> **WORK INSTRUCTIONS**:
When the line containing "left wrist: (336, 435)" appears in the entries below, begin printing there and stop after the line containing "right ear: (165, 42)"; print each of those lines exactly and no other line.

Stored items:
=== Section Start ===

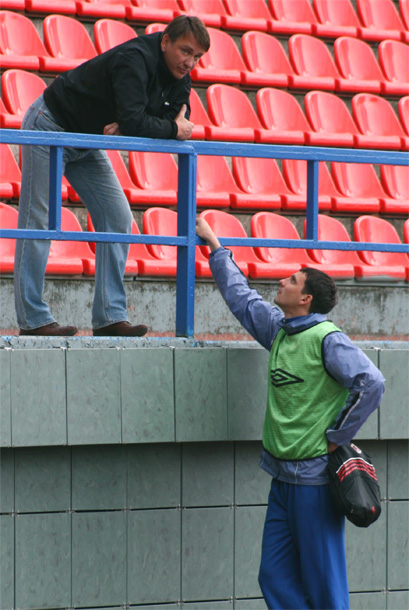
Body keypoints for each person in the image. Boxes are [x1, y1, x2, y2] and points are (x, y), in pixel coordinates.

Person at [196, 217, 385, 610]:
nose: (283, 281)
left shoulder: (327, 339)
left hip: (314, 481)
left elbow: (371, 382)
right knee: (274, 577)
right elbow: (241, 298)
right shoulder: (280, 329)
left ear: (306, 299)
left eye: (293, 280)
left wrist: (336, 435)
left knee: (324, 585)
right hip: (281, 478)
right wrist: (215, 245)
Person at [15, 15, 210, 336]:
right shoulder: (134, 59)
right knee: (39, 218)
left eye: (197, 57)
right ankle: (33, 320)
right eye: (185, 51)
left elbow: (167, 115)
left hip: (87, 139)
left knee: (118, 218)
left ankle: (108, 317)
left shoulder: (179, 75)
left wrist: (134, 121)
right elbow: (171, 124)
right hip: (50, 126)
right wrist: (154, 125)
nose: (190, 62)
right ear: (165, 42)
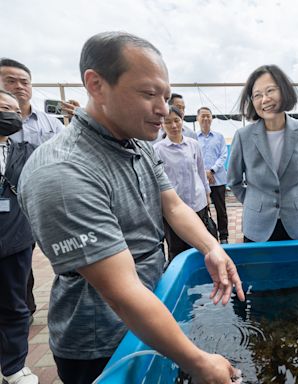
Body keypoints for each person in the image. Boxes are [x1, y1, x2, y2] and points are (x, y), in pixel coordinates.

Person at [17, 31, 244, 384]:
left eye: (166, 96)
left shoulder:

=== Section End ===
=== Section Start ===

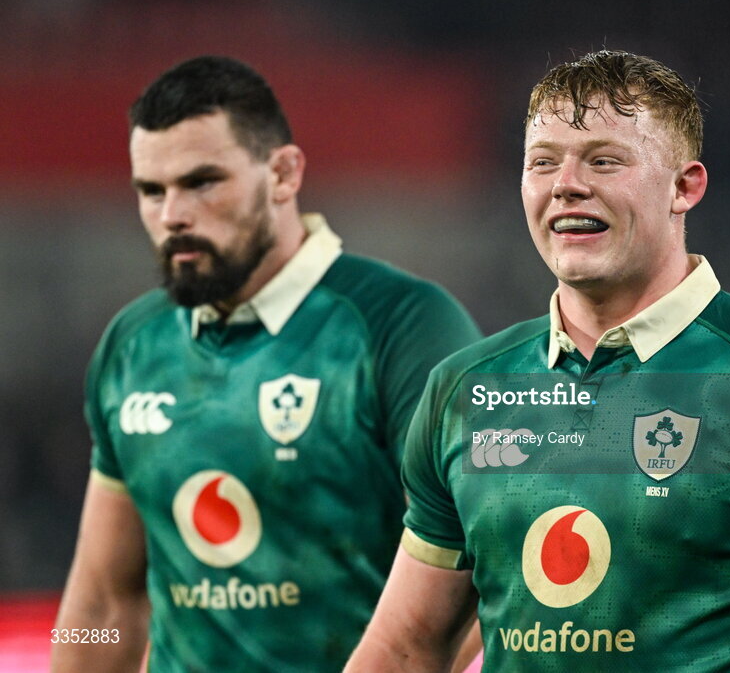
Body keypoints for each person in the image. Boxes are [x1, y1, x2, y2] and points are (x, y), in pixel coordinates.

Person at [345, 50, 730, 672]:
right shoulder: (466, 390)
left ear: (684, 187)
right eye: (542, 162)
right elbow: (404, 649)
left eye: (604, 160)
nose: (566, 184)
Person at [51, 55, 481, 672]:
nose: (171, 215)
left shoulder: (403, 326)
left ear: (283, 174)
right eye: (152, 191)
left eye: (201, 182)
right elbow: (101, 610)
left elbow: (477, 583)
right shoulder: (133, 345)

=== Section End ===

> **TASK RESULT**:
left wrist: (336, 435)
left knee: (324, 585)
right hip: (281, 478)
right wrist: (215, 245)
Person at [15, 15, 210, 336]:
right shoulder: (134, 59)
right knee: (39, 218)
left eye: (197, 57)
right ankle: (33, 320)
right eye: (185, 51)
left elbow: (167, 115)
left hip: (87, 139)
left knee: (118, 218)
left ankle: (108, 317)
left shoulder: (179, 75)
left wrist: (134, 121)
right elbow: (171, 124)
right hip: (50, 126)
right wrist: (154, 125)
nose: (190, 62)
right ear: (165, 42)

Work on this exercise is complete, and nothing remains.